Extracted text
◆ ◆ ◆ ◆ ◆ ◆ ◆

00:21Ory would become known for his so-called tailgate style that had the trombone producing rhythmic lines
00:31underneath clarinets and cornets. From 1912 to 1919, he led an extremely popular band in New Orleans,
00:43which had as members King Oliver, Louis Armstrong, Johnny Dodds, Sidney Bechet, and Jimmy Noon.
00:57Ory moved to California in 1919, and in 1922, Kidd Ory's Creole Orchestra became the first African
01:06American Jazz Band to make a recording when they recorded the sides Ory's Creole Trombone and Society
01:16Blues. In 1925, Ory moved to Chicago, joining the migration of New Orleans jazz musicians who were
01:26seeking fame and fortune in the Windy City. In Chicago, Ory played with King Oliver's Creole Jazz
01:35Band, Louis Armstrong in his Hot Fives and Hot Sevens, and later with Jelly Roll Morton's Red Hot Peppers.

◆ ◆ ◆ ◆ ◆ ◆ ◆

Aim of the exercise
According to the transcript about Ory, which two sides did Kidd Ory's Creole Orchestra record in 1922?

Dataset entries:

◆ ◆ ◆ ◆ ◆ ◆ ◆

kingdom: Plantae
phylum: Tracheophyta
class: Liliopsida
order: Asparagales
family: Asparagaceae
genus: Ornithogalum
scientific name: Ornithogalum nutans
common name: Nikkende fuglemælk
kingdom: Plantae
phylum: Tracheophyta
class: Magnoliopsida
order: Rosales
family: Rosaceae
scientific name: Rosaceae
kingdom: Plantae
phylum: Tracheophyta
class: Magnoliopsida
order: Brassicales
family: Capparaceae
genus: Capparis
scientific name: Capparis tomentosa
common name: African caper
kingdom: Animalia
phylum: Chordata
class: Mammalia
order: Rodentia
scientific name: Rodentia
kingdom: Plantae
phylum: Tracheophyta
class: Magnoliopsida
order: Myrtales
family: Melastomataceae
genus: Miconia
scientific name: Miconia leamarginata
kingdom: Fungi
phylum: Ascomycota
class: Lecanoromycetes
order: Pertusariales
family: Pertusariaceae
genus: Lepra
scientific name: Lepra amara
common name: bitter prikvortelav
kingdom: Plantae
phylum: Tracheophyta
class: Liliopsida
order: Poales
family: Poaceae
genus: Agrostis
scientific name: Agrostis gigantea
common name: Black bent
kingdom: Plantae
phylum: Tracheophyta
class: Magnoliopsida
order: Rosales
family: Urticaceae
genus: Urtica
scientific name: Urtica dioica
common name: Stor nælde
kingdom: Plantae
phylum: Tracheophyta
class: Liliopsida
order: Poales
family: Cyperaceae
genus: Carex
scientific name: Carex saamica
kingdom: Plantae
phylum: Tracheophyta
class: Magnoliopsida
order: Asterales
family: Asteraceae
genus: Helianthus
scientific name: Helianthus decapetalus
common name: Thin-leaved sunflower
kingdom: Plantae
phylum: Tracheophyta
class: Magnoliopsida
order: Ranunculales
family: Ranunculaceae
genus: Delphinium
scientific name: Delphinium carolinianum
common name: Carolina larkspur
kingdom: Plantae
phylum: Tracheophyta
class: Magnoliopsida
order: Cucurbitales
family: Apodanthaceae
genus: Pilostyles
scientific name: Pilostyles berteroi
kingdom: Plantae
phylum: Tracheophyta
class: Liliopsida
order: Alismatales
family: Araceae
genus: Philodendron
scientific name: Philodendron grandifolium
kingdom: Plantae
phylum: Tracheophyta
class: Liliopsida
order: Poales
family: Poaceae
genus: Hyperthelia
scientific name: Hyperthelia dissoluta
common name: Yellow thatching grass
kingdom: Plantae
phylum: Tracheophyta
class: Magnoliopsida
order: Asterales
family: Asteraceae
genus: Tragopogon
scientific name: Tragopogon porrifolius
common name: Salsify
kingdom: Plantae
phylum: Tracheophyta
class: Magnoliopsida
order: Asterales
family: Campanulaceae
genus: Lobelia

◆ ◆ ◆ ◆ ◆ ◆ ◆

Your response
Ory's Creole Trombone and Society Blues.